When we pressed Murasawa about the first game's tendency to reward enemies with a 15 percent chance to hit you with a hit 85 percent of the time, he claims it was either a bug or just bad coincidence, so to expect the same mathematical calculations to return, based on what direction your enemy is facing, who has the terrain advantage, and a myriad of other factors. The law card system returns, although this time around the game seems more forgiving, as the cards affect the enemies, and not you this time around. Another major improvement is that you don't gain experience until after the battles are complete and you return to your party management screen, at which point all the experience is spread evenly among your entire roster of characters, neatly avoiding the previous game's problem, which was that players would not want to use lesser characters to fight battles, which meant that only a small handful of characters ever became powerful enough (via leveling up) to remain useful in any battle. Now, since everyone gains the same experience for victorious skirmishes, players can bring out whatever job type they feel is appropriate for the fight.

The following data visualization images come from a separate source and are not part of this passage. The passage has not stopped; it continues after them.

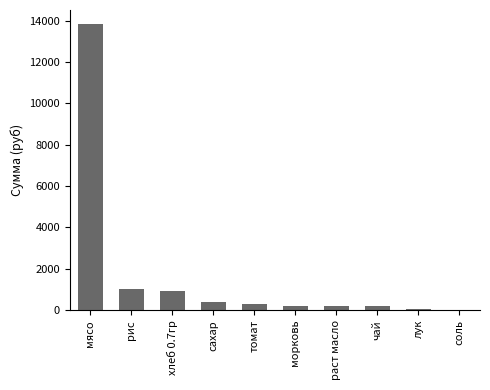

What is the sum of all values?

17112.0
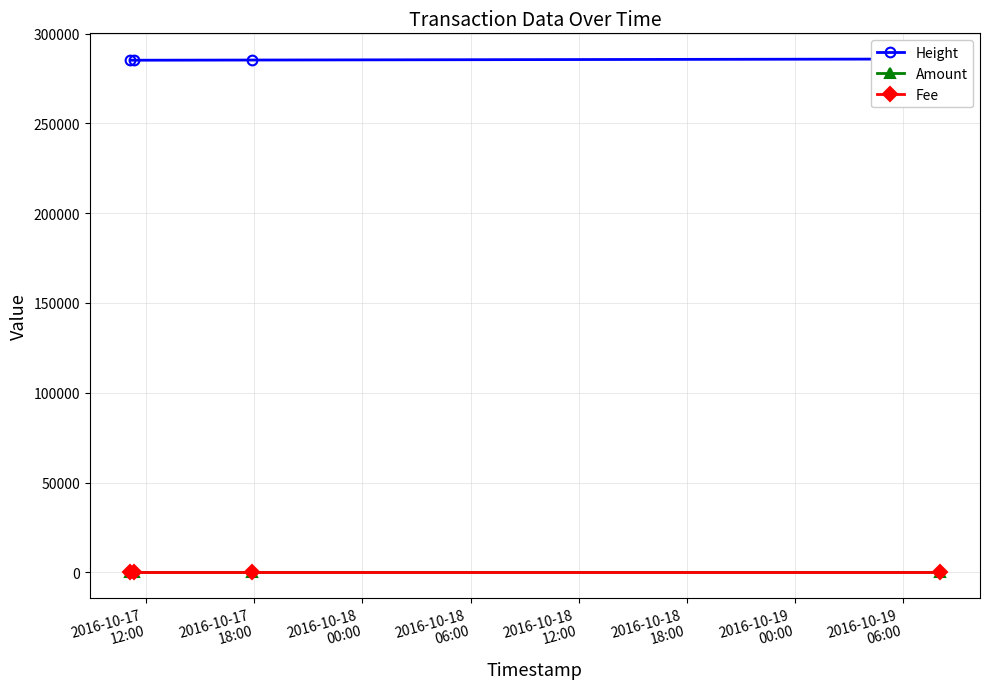

True or false: Fee has more than 1 interior local peaks.

False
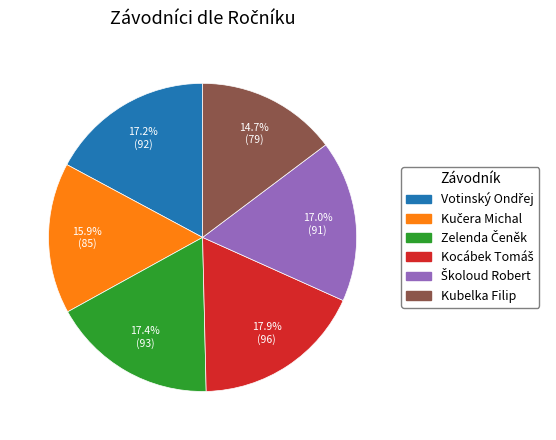

How much of the chart is everything except Kubelka Filip?

85.3%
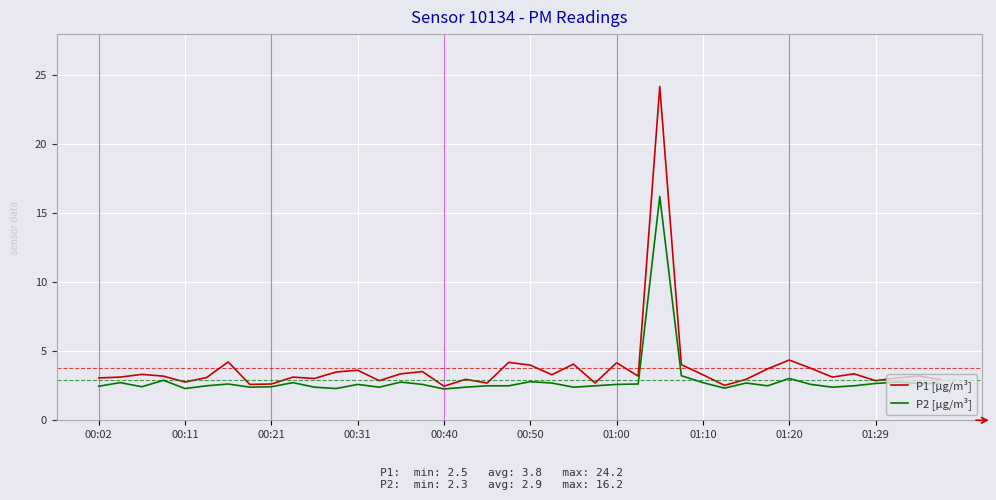

Rank the series by their maximum value, from highest to lowest.

P1 [µg/m³], P2 [µg/m³]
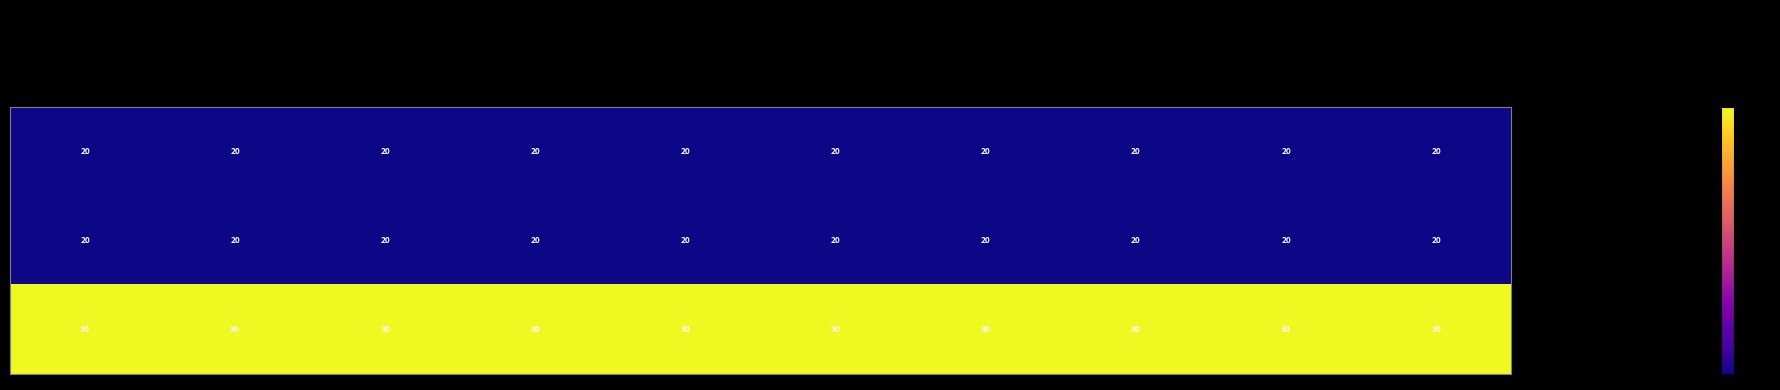

Read the 产出指标-数量指标 value at 遗属生活补助.

20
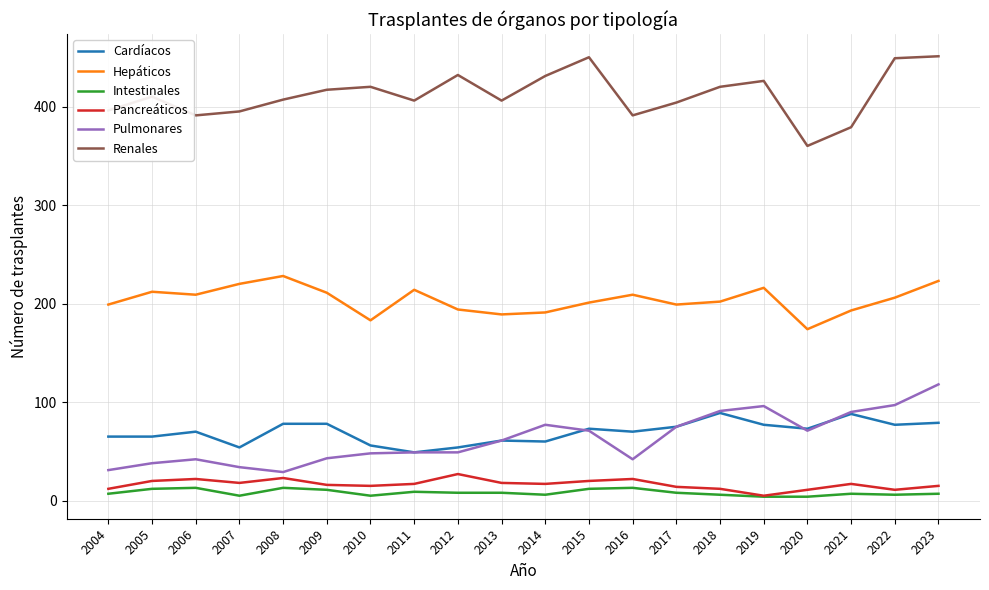

Which series changed the most between 2008 and 2023?

Pulmonares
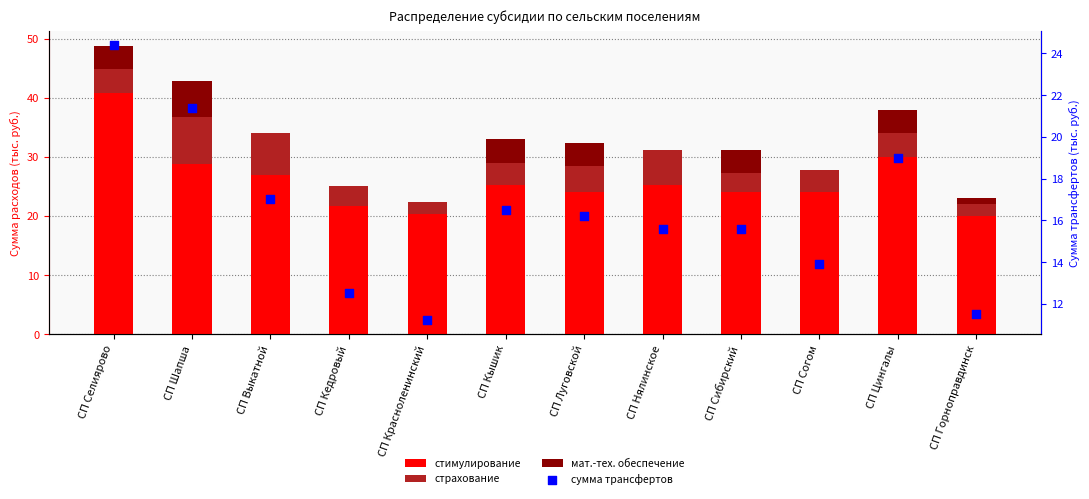

At which category is the sum across all series the highest?

СП Селиярово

In the previous game, whenever you killed an enemy, be it man or beast, they'd leave a skeleton behind, or some sort of corpse-like remains, which a Judge would relocate at the end of every turn, ideally moving it out of the potential path of a player character. This time around, no bones will be left on screen, as Murasawa explained that the screen just looked cluttered with all that stuff on the small grid. The graphics look quite similar to the first game, although the resolution has been bumped up a little. You still can't rotate the screen though, to gain a better perspective in some areas, like you could in the original Final Fantasy Tactics on PlayStation. Characters also seem to move a hair slower than they did in the GBA version, although not to the point where it's actually a problem. As ever, you pick up quests and whatnot in the pub, paying a small fee for the privilege, with the reward for a victorious mission more than compensating for such initial investments. Murasawa told us that A2 would break things up a little more from the previous game's non-stop battle-heavy focus, by adding mini-games and other diversions in case players need a break from the main game. Scheduled for a 2007 release, we'll have more comments from Murasawa as well as more details as they're released, but take a look at our collected media for a taste of the next great strategy RPG.